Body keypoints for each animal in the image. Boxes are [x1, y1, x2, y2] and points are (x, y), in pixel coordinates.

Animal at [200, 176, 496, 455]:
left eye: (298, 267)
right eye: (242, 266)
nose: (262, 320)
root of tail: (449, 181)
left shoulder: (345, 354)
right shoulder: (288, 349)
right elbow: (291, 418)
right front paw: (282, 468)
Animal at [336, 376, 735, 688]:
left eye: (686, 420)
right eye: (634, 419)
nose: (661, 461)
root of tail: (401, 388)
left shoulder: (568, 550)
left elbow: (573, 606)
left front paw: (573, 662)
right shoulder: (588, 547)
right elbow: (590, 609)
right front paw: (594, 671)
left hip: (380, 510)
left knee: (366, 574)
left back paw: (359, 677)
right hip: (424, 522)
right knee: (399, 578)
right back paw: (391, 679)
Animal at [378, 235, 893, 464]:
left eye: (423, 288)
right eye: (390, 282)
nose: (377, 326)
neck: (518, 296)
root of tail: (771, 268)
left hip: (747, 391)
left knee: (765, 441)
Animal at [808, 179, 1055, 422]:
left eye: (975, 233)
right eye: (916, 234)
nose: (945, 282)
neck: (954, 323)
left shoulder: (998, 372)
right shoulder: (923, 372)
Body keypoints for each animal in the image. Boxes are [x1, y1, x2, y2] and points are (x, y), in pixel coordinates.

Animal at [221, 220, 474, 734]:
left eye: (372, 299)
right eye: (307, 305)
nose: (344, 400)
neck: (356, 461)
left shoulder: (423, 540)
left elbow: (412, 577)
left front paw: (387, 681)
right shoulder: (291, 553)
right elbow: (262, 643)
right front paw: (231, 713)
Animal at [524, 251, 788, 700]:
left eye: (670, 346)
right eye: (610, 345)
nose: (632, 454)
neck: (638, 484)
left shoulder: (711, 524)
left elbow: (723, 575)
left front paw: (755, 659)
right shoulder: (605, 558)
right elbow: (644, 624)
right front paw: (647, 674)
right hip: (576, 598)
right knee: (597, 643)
----------
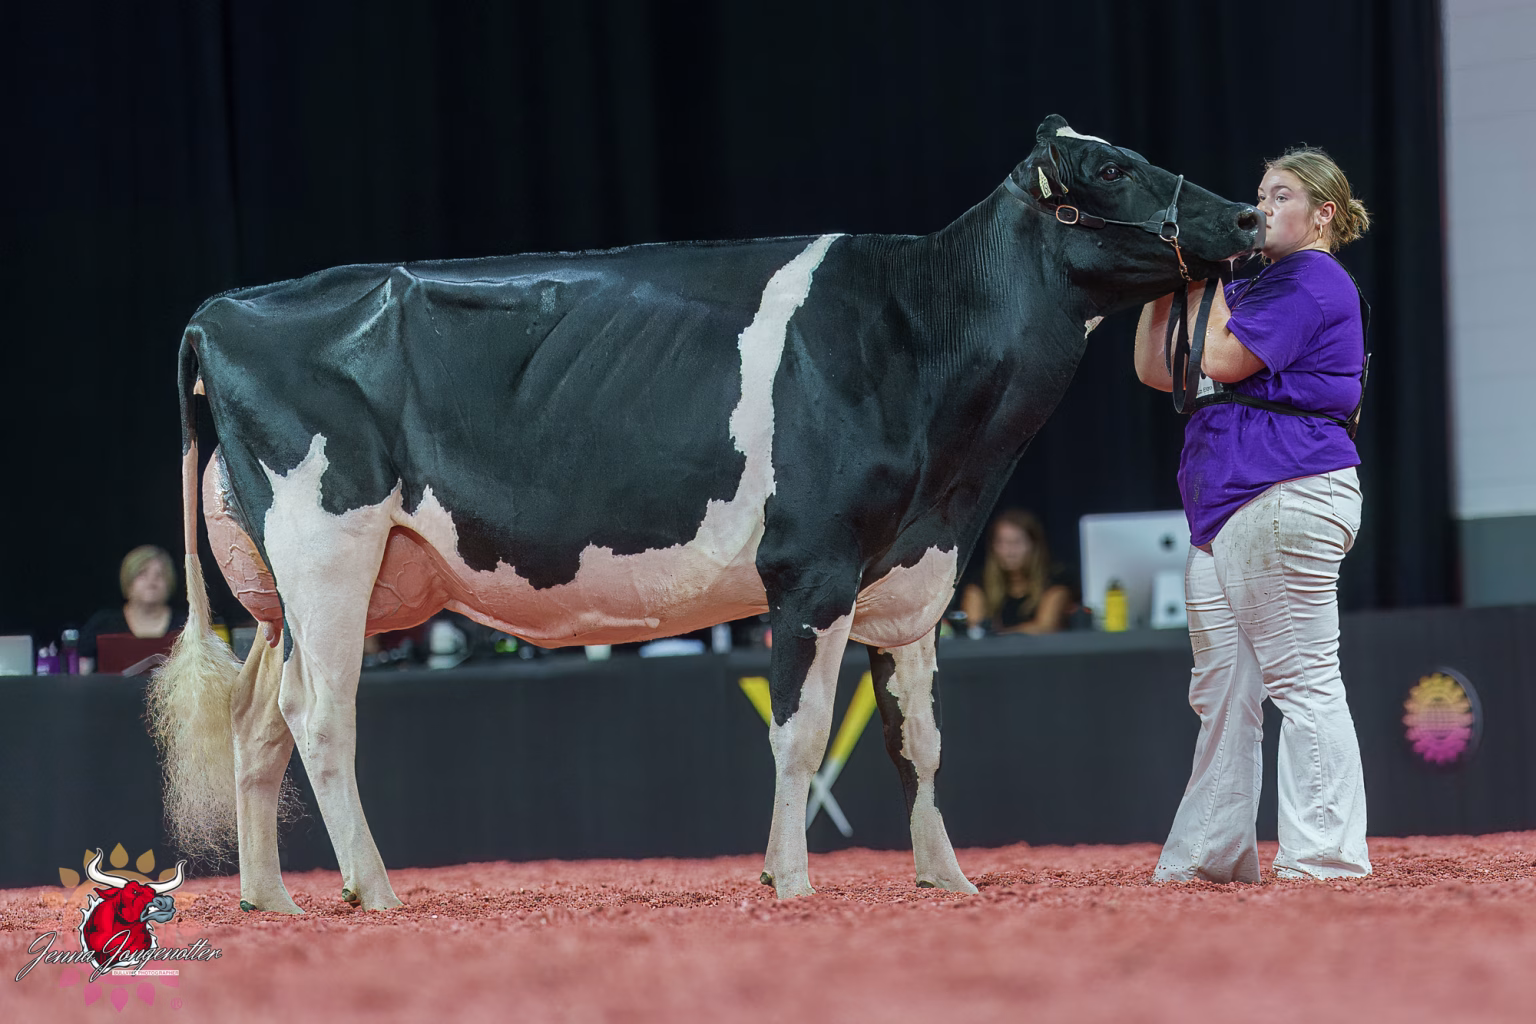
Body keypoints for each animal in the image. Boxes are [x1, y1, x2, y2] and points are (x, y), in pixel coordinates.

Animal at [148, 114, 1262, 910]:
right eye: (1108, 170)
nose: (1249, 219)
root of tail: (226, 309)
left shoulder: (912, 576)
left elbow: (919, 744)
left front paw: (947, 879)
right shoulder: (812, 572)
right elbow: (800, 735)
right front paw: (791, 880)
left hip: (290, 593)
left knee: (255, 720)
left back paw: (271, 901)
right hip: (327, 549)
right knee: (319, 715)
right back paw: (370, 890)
----------
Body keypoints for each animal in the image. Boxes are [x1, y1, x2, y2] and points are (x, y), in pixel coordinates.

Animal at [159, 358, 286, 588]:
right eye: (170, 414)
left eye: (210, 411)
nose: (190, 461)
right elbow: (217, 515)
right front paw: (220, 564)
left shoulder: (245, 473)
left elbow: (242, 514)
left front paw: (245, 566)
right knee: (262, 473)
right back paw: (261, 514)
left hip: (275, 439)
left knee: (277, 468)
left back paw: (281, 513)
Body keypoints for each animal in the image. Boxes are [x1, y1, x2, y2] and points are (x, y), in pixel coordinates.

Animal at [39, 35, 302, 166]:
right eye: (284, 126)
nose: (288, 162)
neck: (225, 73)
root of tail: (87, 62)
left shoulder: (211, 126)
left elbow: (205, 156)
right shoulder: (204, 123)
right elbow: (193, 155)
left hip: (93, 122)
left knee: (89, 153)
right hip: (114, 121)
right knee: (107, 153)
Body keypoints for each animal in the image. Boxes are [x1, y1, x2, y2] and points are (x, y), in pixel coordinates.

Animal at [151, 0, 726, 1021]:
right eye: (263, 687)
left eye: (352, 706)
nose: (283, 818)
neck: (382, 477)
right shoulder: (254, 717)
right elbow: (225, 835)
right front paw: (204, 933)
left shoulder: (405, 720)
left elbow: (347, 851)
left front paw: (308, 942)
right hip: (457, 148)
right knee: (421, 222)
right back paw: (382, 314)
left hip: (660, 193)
----------
--- What the exercise asks ---
Could you restate word for word the lines above from the one containing "neck: (954, 323)" through the one containing "right knee: (597, 643)", both included, and nothing else?

--- Reply to the task ---
neck: (954, 323)
left shoulder: (998, 372)
right shoulder: (923, 372)
Body keypoints for each animal in the image. Boxes are [x1, y1, x2, y2] and points are (x, y), in pixel coordinates.

Animal at [221, 220, 474, 734]:
left eye: (372, 299)
right eye: (307, 305)
nose: (344, 400)
neck: (356, 461)
left shoulder: (423, 540)
left elbow: (412, 577)
left front paw: (387, 681)
right shoulder: (291, 553)
right elbow: (262, 643)
right front paw: (231, 713)
Animal at [524, 251, 788, 700]:
left eye: (670, 346)
right eye: (610, 345)
nose: (632, 454)
neck: (638, 484)
left shoulder: (711, 524)
left elbow: (723, 575)
left front paw: (755, 659)
right shoulder: (605, 558)
right elbow: (644, 624)
right front paw: (647, 674)
right hip: (576, 598)
right knee: (597, 643)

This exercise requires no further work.